• **TRAVAIL À FAIRE**:
Répondez brièvement à ces questions sur l'extrait cité :
(a) Quel nom venait d'être évoqué avant la promenade dans le village natal ?
(b) À côté de quel lieu la promenade passait-elle ?
(c) De qui est l'aphorisme lu le matin ?

• **EXTRAIT CITÉ**:
━━━━━━━━━━

Je me promenais tout à l’heure dans mon village natal, justement intéressant en venant d’évoquer Depardon. Je m’y sentais comme un visiteur. En visite dans mon enfance, à distance, silencieux sans tenter d’y mettre des mots mais plutôt des images muettes. Je passais à côté du cimetière où se reposent mes grands-parents, ma grand-mère. On pense évidemment au temps qui passe, ce précieux pas si précieux que ça. Il file. Être serein, face à sa force, on ne peut l’arrêter, personne n’a ce pouvoir. On peut juste être en lui et tenter de ne pas en perdre une miette. La vie est courte comparée aux millions qui nous précèdent. Pourquoi se torturer ?
Profiter en respect, oui le respect c’est si important, de l’autre et de soi-même, d’ailleurs c’est très lié, l’aphorisme que j’ai lu ce matin d’Oscar Wilde le rappelle.

━━━━━━━━━━

(Entrées enregistrées)
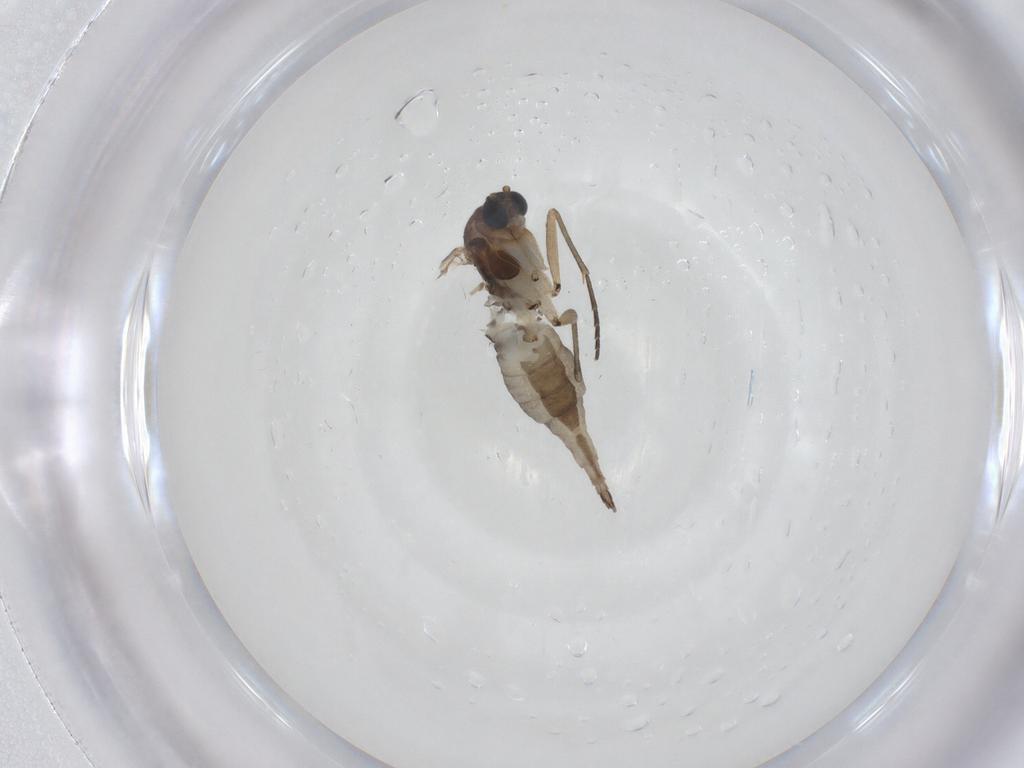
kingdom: Animalia
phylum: Arthropoda
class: Insecta
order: Diptera
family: Sciaridae
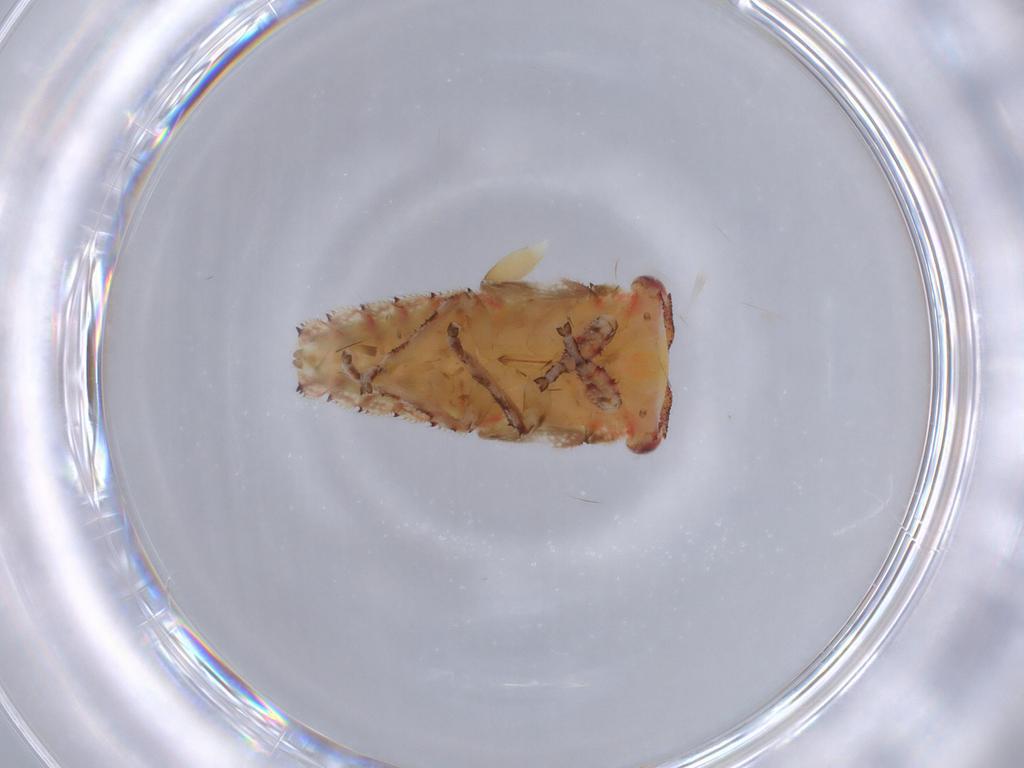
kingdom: Animalia
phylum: Arthropoda
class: Insecta
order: Hemiptera
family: Membracidae
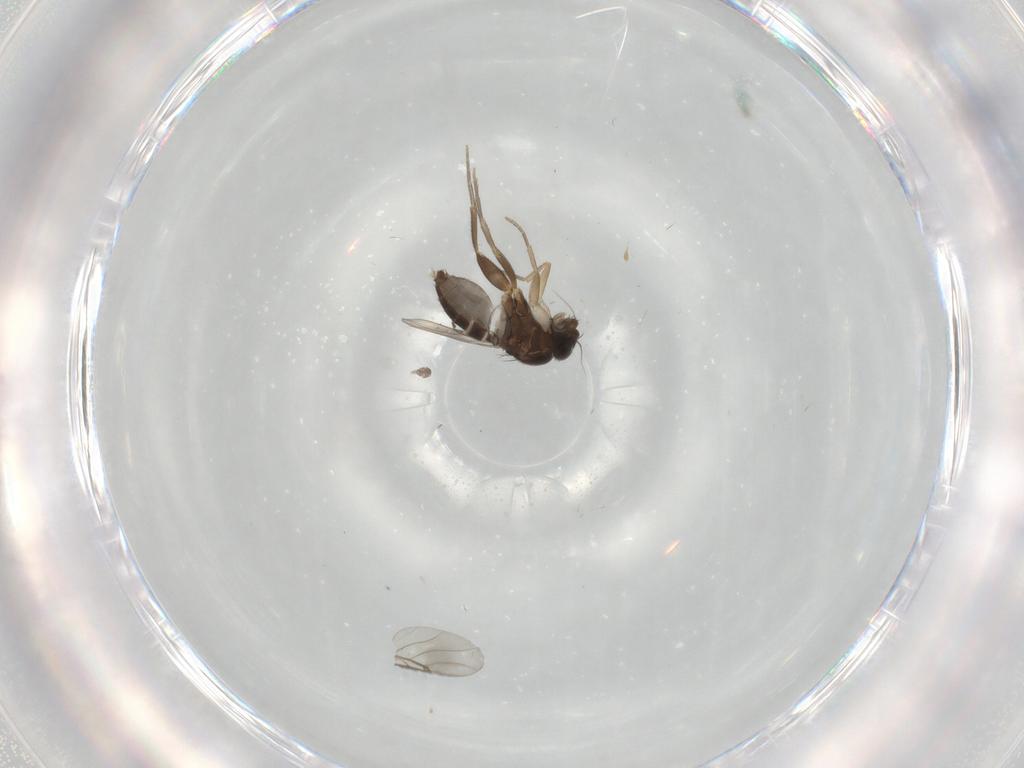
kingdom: Animalia
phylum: Arthropoda
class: Insecta
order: Diptera
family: Phoridae
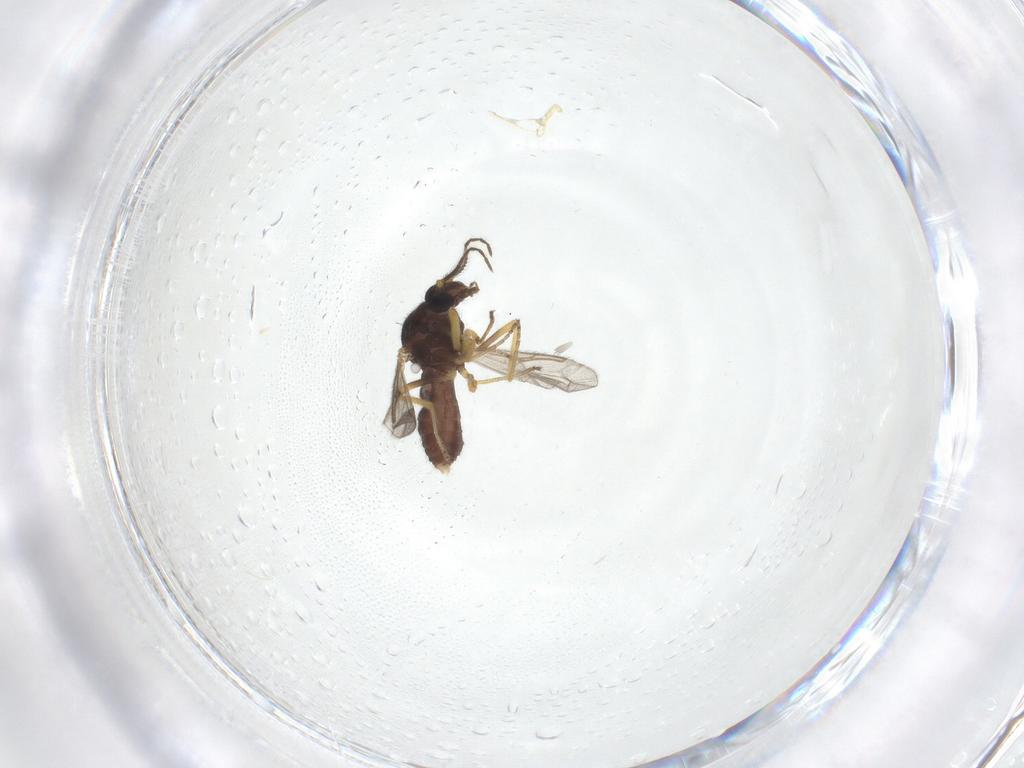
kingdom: Animalia
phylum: Arthropoda
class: Insecta
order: Diptera
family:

━━━━━━━━━━

• **RÉPONSE**:
(a) Depardon.
(b) À côté du cimetière où se reposent les grands-parents.
(c) D'Oscar Wilde.